The right balance has to be found among opposition parties in Cyprus, the government and the Central Bank on the thorny issue of the foreclosures bill, according to analysts.
The parties which have voted in amendments to the island’s foreclosures bill that basically slow down the process now have only three days before taking face-saving decisions.
On Monday, parliament decided to postpone voting on the vetoing by President Nicos Anastasiades of the amended bill which was tabled some two weeks ago.
The vote is now set to take place on Friday with the parties saying they wanted to introduce additional safeguards for homeowners with mortgages they are unable to service. As well as to restore the negotiating balance between lenders and borrowers.
Behind the scene talks seem to be intense between the parties and officials of the finance ministry and of the Central Bank of Cyprus with all parties being aware of the negative repercussions on the economy this uncertainty brings.
The compromise solution seems to be in the proposal tabled by centre Diko which gives more power to the Financial Commissioner.
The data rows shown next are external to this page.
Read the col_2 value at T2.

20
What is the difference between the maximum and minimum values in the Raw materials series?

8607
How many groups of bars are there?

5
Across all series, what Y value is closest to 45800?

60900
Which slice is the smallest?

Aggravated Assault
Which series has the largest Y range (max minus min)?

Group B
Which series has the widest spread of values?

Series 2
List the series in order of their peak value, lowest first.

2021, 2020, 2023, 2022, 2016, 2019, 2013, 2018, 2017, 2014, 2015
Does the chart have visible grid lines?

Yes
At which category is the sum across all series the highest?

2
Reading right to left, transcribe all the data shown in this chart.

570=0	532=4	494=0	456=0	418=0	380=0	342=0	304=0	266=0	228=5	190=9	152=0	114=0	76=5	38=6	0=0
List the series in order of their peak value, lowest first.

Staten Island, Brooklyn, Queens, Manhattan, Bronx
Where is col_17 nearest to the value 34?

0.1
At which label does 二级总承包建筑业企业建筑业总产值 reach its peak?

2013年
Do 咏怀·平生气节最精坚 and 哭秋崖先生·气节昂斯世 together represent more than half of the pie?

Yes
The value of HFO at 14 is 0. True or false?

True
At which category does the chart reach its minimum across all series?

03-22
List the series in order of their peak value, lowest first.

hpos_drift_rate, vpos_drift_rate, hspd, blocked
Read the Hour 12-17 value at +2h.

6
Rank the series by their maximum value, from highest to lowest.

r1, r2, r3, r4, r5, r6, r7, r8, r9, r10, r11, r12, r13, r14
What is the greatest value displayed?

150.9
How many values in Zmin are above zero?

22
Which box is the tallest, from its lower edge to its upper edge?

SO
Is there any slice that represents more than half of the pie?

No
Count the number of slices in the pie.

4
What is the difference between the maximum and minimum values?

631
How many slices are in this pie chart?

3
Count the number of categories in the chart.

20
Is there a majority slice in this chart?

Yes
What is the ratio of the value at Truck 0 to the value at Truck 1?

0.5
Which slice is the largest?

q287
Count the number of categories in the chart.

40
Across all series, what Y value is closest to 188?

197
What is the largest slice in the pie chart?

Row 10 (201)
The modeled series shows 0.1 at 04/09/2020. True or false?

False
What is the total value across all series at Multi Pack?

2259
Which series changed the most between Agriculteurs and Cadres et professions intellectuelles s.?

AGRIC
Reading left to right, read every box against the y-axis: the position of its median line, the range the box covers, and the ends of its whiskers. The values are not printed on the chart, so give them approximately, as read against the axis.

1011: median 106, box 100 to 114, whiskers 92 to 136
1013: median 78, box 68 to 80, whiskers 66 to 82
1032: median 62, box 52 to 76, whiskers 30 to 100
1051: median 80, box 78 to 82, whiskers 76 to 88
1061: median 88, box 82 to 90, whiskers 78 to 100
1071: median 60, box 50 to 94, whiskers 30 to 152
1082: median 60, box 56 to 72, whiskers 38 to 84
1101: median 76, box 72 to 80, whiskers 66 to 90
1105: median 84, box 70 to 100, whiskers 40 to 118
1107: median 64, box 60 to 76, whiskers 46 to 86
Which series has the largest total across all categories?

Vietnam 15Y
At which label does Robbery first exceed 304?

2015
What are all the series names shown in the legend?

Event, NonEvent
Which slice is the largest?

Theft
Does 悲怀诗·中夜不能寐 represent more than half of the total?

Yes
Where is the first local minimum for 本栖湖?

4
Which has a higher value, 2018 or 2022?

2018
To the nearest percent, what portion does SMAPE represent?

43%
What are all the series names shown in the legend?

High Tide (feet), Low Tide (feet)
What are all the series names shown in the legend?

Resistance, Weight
In the meantime, Central Bank Governor Constantinos Herodotou is meetings with all opposition parties – big and small – even though none seems willing to reveal its intentions before Friday.
An extraordinary meeting of the House Finance Committee is taking place today with the participation of the Attorney General, the Minister of Finance, the Central Bank Governor and the Financial Commissioner.
Last night, Diko leader Nicolas Papadopoulos told Phileleftheros that their proposal provides for a better borrower protection procedure that will not cause delays. And that the party realises that this is a compromise.